Records contained in a dataset:
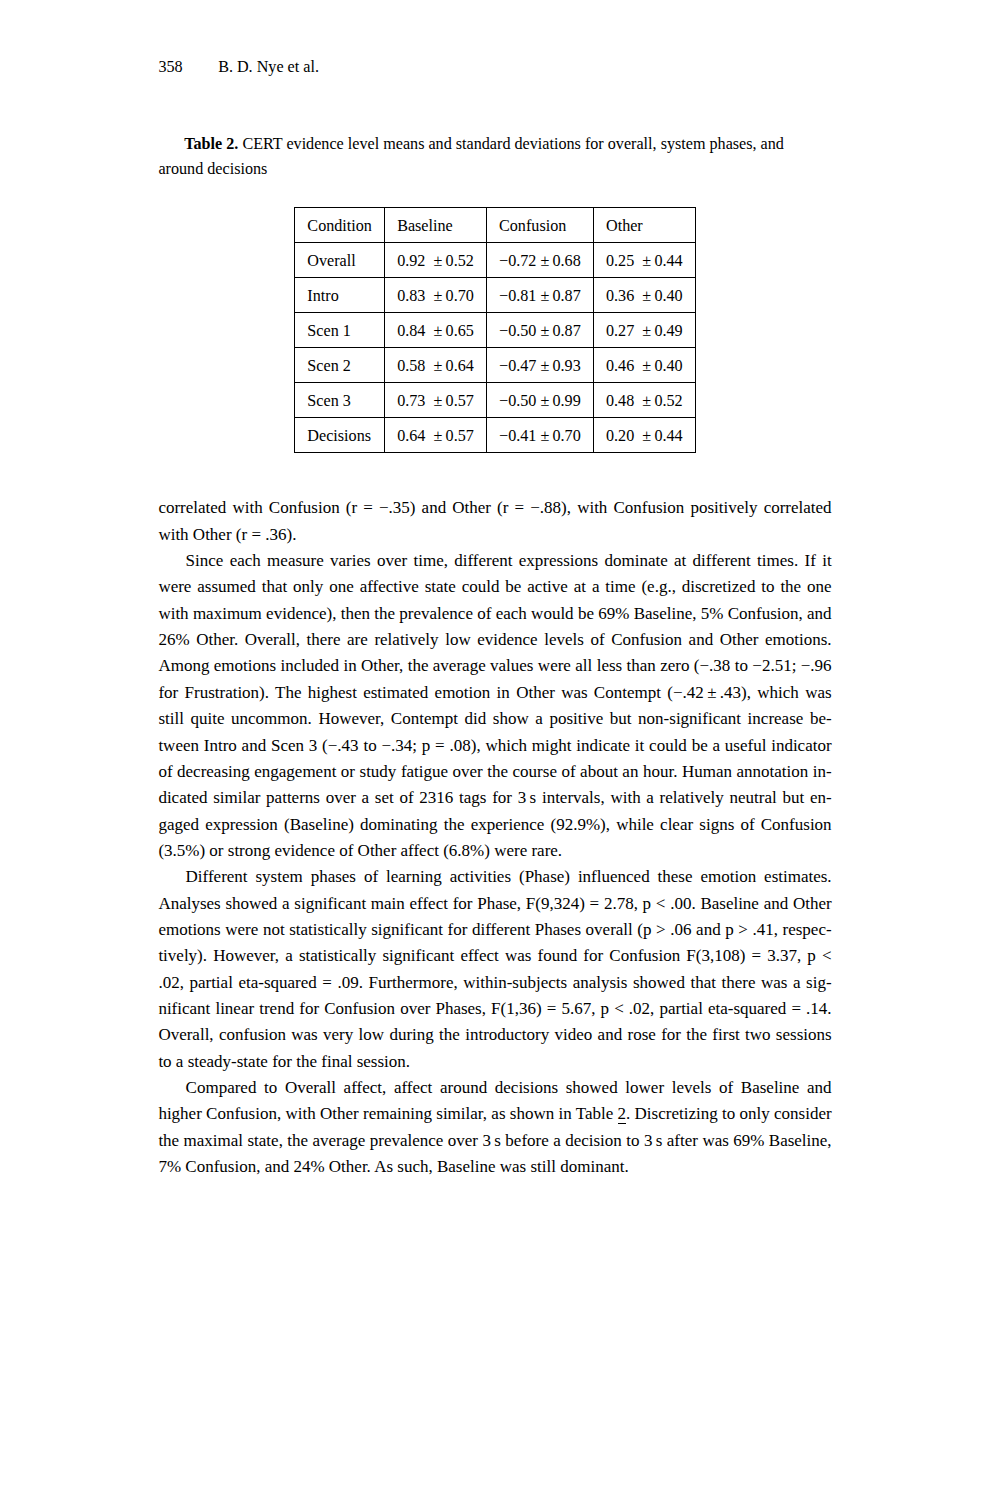358 B. D. Nye et al.
Table 2. CERT evidence level means and standard deviations for overall, system phases, and around decisions
| Condition | Baseline | Confusion | Other |
| --- | --- | --- | --- |
| Overall | 0.92 ± 0.52 | −0.72 ± 0.68 | 0.25 ± 0.44 |
| Intro | 0.83 ± 0.70 | −0.81 ± 0.87 | 0.36 ± 0.40 |
| Scen 1 | 0.84 ± 0.65 | −0.50 ± 0.87 | 0.27 ± 0.49 |
| Scen 2 | 0.58 ± 0.64 | −0.47 ± 0.93 | 0.46 ± 0.40 |
| Scen 3 | 0.73 ± 0.57 | −0.50 ± 0.99 | 0.48 ± 0.52 |
| Decisions | 0.64 ± 0.57 | −0.41 ± 0.70 | 0.20 ± 0.44 |
correlated with Confusion (r = −.35) and Other (r = −.88), with Confusion positively correlated with Other (r = .36).
Since each measure varies over time, different expressions dominate at different times. If it were assumed that only one affective state could be active at a time (e.g., discretized to the one with maximum evidence), then the prevalence of each would be 69% Baseline, 5% Confusion, and 26% Other. Overall, there are relatively low evidence levels of Confusion and Other emotions. Among emotions included in Other, the average values were all less than zero (−.38 to −2.51; −.96 for Frustration). The highest estimated emotion in Other was Contempt (−.42 ± .43), which was still quite uncommon. However, Contempt did show a positive but non-significant increase between Intro and Scen 3 (−.43 to −.34; p = .08), which might indicate it could be a useful indicator of decreasing engagement or study fatigue over the course of about an hour. Human annotation indicated similar patterns over a set of 2316 tags for 3 s intervals, with a relatively neutral but engaged expression (Baseline) dominating the experience (92.9%), while clear signs of Confusion (3.5%) or strong evidence of Other affect (6.8%) were rare.
Different system phases of learning activities (Phase) influenced these emotion estimates. Analyses showed a significant main effect for Phase, F(9,324) = 2.78, p < .00. Baseline and Other emotions were not statistically significant for different Phases overall (p > .06 and p > .41, respectively). However, a statistically significant effect was found for Confusion F(3,108) = 3.37, p < .02, partial eta-squared = .09. Furthermore, within-subjects analysis showed that there was a significant linear trend for Confusion over Phases, F(1,36) = 5.67, p < .02, partial eta-squared = .14. Overall, confusion was very low during the introductory video and rose for the first two sessions to a steady-state for the final session.
Compared to Overall affect, affect around decisions showed lower levels of Baseline and higher Confusion, with Other remaining similar, as shown in Table 2. Discretizing to only consider the maximal state, the average prevalence over 3 s before a decision to 3 s after was 69% Baseline, 7% Confusion, and 24% Other. As such, Baseline was still dominant.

TASK GOAL:
Take the entries above and copy out all lines with the string "that".

EXERCISE RESPONSE:
Since each measure varies over time, different expressions dominate at different times. If it were assumed that only one affective state could be active at a time (e.g., discretized to the one with maximum evidence), then the prevalence of each would be 69% Baseline, 5% Confusion, and 26% Other. Overall, there are relatively low evidence levels of Confusion and Other emotions. Among emotions included in Other, the average values were all less than zero (−.38 to −2.51; −.96 for Frustration). The highest estimated emotion in Other was Contempt (−.42 ± .43), which was still quite uncommon. However, Contempt did show a positive but non-significant increase between Intro and Scen 3 (−.43 to −.34; p = .08), which might indicate it could be a useful indicator of decreasing engagement or study fatigue over the course of about an hour. Human annotation indicated similar patterns over a set of 2316 tags for 3 s intervals, with a relatively neutral but engaged expression (Baseline) dominating the experience (92.9%), while clear signs of Confusion (3.5%) or strong evidence of Other affect (6.8%) were rare.
Different system phases of learning activities (Phase) influenced these emotion estimates. Analyses showed a significant main effect for Phase, F(9,324) = 2.78, p < .00. Baseline and Other emotions were not statistically significant for different Phases overall (p > .06 and p > .41, respectively). However, a statistically significant effect was found for Confusion F(3,108) = 3.37, p < .02, partial eta-squared = .09. Furthermore, within-subjects analysis showed that there was a significant linear trend for Confusion over Phases, F(1,36) = 5.67, p < .02, partial eta-squared = .14. Overall, confusion was very low during the introductory video and rose for the first two sessions to a steady-state for the final session.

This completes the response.